Several emails exchanged with a newcomer to the Seattle printmaking world, hired by the Henry Gallery to be print curator and programming person, reminds this author of the days when he was a professor at the UW, and how he welcomed Stephen Hazel to town.


Inspiration

Several emails passed between me and a newcomer to the Seattle printmaking world. He was hired by the Henry Gallery to be the print curator and programming person. The first time I approached him I was reminded of the days when I was a professor at the UW, and I welcomed Stephen Hazel and his entourage.
I think it’s only proper to welcome new people who practice in your field, but in the decades I’ve lived here, I have learned that it is exceptional to do so. People talk about the “Seattle Chill,” referring to the fact this is a generally unfriendly place for newcomers.
He’s lived here a year this month, but I didn’t learn about it until last winter, and then I introduced myself to him at the Seattle Print Arts annual meeting. I gave him my card and invited him to come and visit. He never did. Yet, I really wanted to get to know him—I had never met a print curator for any museum in Seattle.
It often occurs to me that it is strange that, if there are print curators at the Seattle Art Museum, the Frye, or in Tacoma, they never seek me out despite that I am the oldest printmaker in the region (with few exceptions) but moreover, a former professor of art in printmaking. Not only that, I’ve traveled around the world and I have met and worked with some of the old, famous printmakers, studied at the Munch Museum, and accumulated a long list of shows and the rest of the things that make for an interesting background.
Could it be that this huge resume of mine is the very reason I feel like a pariah—someone to be avoided because, as Linda Farris once said to me, “You’re too big.” Are people afraid of me, feeling perhaps that they are unworthy? Pshaw!

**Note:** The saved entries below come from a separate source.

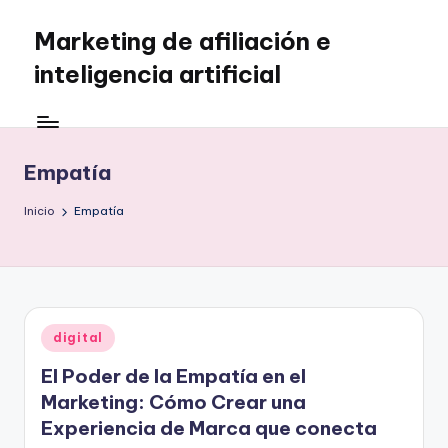
Marketing de afiliación e
Saltar
al
inteligencia artificial
contenido
Empatía
Inicio
Empatía
Publicado
digital
en
El Poder de la Empatía en el
Marketing: Cómo Crear una
Experiencia de Marca que conecta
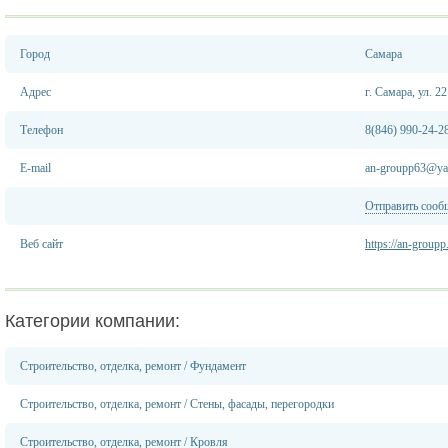
Город
Самара
Адрес
г. Самара, ул. 2
Телефон
8(846) 990-24-2
E-mail
an-groupp63@ya
Отправить сооб
Веб сайт
https://an-groupp
Категории компании:
Строительство, отделка, ремонт
/
Фундамент
Строительство, отделка, ремонт
/
Стены, фасады, перегородки
Строительство, отделка, ремонт
/
Кровля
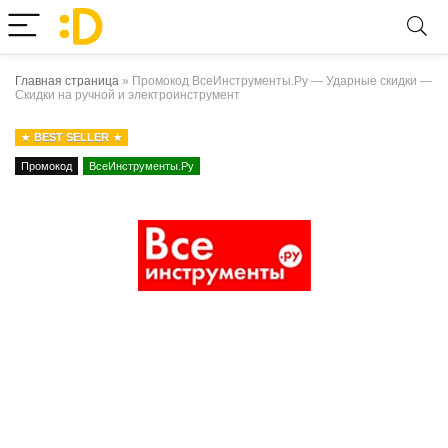
Главная страница
»
Промокод ВсеИнструменты.Ру — Ударные скидки —
Скидки на ручной и электроинструмент
BEST SELLER
Промокод
ВсеИнструменты.Ру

I’m inspired to do emails with this new guy mainly because he seems untainted by the local printmaking history. He probably doesn’t care about the history of jealousies and grudges that I know about (and try not to care about). I hope he is bigger than that, and if he wants to accomplish great things in Seattle, he probably can if—for one reason—he comes from the outside and is not dependent on local favors.